Новый мир, 2000 № 02 (Журнал «Новый мир») - страница 156

Зимой все держались тесно и кучно, поближе к теплу, а летом норовили расселиться по многочисленным клетям, светелкам, чуланам, а то и сеновалам. Тот самый биоритм, о котором столько пишут психологи, озабоченные разладом внутрисемейных связей, был заложен много веков назад. И больно становилось писателю, когда он видел разрушение Дома, как близкие ему «братья и сестры» теряли нравственные начала…

«Прошу дать купить мне ботинки так как я не имею кожаной обуви и прошу дать мне мануфактуры на верхнюю рубашку и на брюки. Мое социальное положение маломощный середняк.

Придет весна мне совершенно не в чем идти в школу. Мне в тот раз не дали ничего дак дайте пожалуйста мне кожаную обувь к весне. Нам бы хоть дали 2-м одни ботинки.

Проситель Ф. Абрамов».

Это заявление 7 февраля 1931 года написал «маломощный середняк», когда ему было десять лет. И никаких ботинок, как следует из другого документа, он не получил. Ибо нашлись другие, более удачливые претенденты, принадлежавшие к категории детей партийных «бедняков» и красных партизан. А спустя год его, первого ученика веркольской начальной школы, круглого отличника, не приняли в пятый класс, потому что он являлся сыном… середнячки.

Что представляла собой абрамовская семья? «Когда умер отец, оставил нам коровенку и пол-избы, — говорил писатель, выступая по телевидению. — А к тридцатому году, к моменту вступления в колхоз, мы были одной из самых состоятельных семей в нашей деревне. У нас было две коровы, жеребенок, бык, штук десять овец, и все это сделала, сотворила наша детская колония, наша детская коммуния, и вот все это было поставлено в вину мне. И я, как сын середнячки Степаниды Павловны, не попал в школу. Это была страшная, горькая обида ребенку, для которого учение было — все».

Его сестра, Мария Александровна, на юбилейной встрече одноклассников, собравшихся вместе спустя пятьдесят лет, так вспоминала о своем детстве:

«Нас осталось от отца пятеро, мал мала меньше.
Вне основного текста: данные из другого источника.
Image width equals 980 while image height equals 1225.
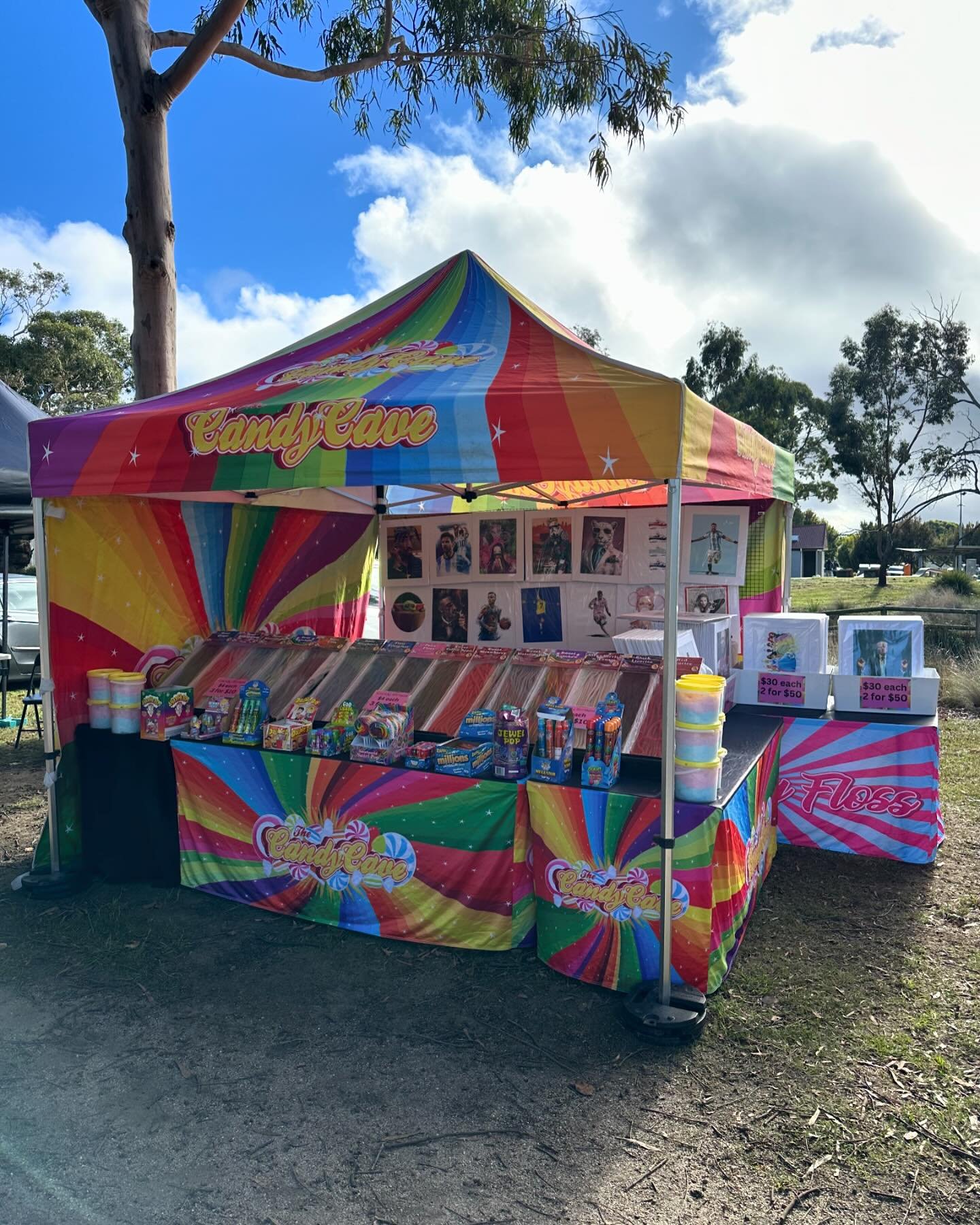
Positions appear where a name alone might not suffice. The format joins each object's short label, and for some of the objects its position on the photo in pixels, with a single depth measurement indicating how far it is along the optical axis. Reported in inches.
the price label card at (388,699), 142.6
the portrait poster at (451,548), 211.2
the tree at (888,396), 912.3
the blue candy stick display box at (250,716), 144.9
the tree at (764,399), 1003.9
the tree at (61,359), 917.8
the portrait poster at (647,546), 197.3
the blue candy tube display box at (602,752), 118.1
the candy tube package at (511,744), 122.8
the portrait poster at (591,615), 202.8
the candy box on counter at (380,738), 132.4
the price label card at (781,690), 169.8
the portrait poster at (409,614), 220.2
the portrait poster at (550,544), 203.9
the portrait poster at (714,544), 193.5
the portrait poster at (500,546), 206.4
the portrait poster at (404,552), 219.9
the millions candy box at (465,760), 126.1
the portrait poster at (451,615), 214.1
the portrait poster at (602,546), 200.7
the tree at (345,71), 272.7
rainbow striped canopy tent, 107.7
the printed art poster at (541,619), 207.0
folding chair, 271.0
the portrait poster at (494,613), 208.7
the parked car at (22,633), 346.3
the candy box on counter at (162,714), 150.9
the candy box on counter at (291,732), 140.3
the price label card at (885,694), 165.8
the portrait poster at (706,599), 195.3
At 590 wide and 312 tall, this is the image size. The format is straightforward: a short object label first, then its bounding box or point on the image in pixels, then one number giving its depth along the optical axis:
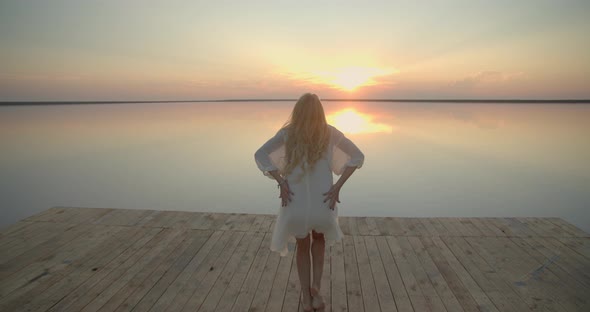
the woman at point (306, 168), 2.79
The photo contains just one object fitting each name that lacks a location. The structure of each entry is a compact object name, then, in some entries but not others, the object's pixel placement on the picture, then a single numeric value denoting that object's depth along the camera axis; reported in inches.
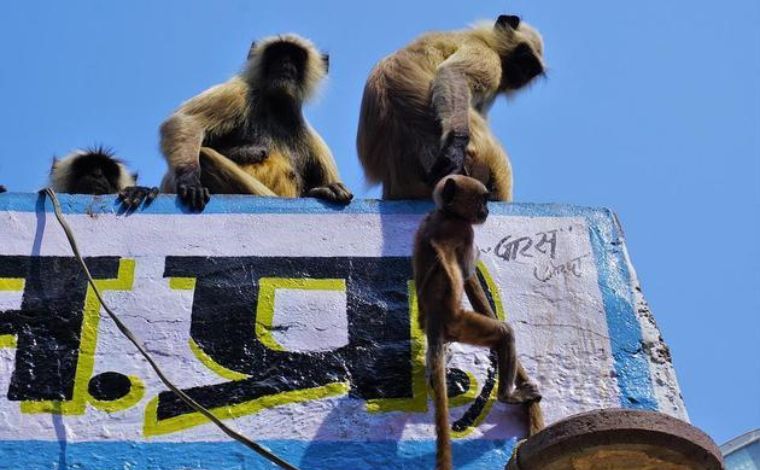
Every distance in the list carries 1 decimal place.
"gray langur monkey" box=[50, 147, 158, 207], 347.3
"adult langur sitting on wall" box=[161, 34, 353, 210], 270.4
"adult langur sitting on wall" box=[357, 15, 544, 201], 262.1
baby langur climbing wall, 181.0
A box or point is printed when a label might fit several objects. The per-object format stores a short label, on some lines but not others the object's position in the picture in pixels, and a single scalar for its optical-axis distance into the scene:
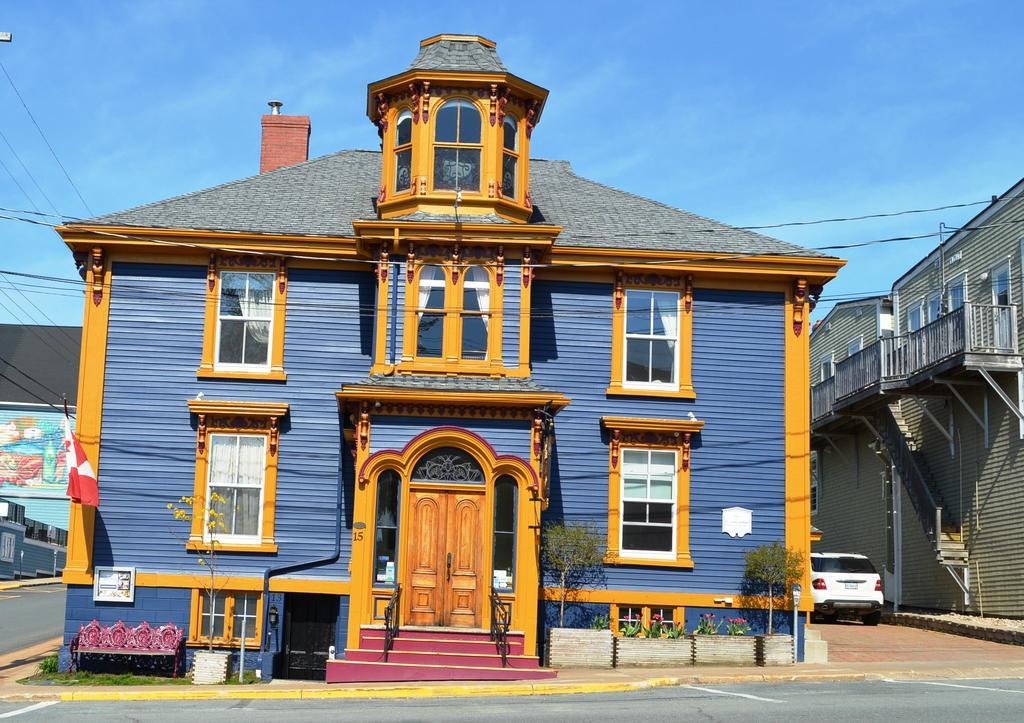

Спасибо старшему брату, что не бросил нас, всех поднял на ноги. Некоторые ребята зарабатывают деньги, пьяные идут. Михаил идет, обвешанный сушками, как бусами, а то и конфет несет, отрез на платье купит. Мама скажет:

— Ты, Миша, хоть бы себе покупал.

— Да что ты, мама, их одевать надо!

Особенно заботился Михаил о младшеньком, о Федоре. Никогда пальцем не давал обидеть мальца, жалел его. И мать жалела. Помню, бабы роптали:

— Хоть бы этот-то помер, куда он без отца.

А мать им:

— Не смейте так говорить! Он не умирать родился, а жить».

Брата Михаила писатель называл братом-отцом: забота о семье, которую он взвалил на себя, сделала его хозяином, главой Дома. И это признавала сама Степанида Павловна, женщина неглупая и властная, хотя и неграмотная, которая с трудом умела ставить печатные буквы. Между прочим, дочь свою Марию она родила недалеко от деревни, когда возвращалась домой с покоса, и принесла новорожденную в берестяной коробке.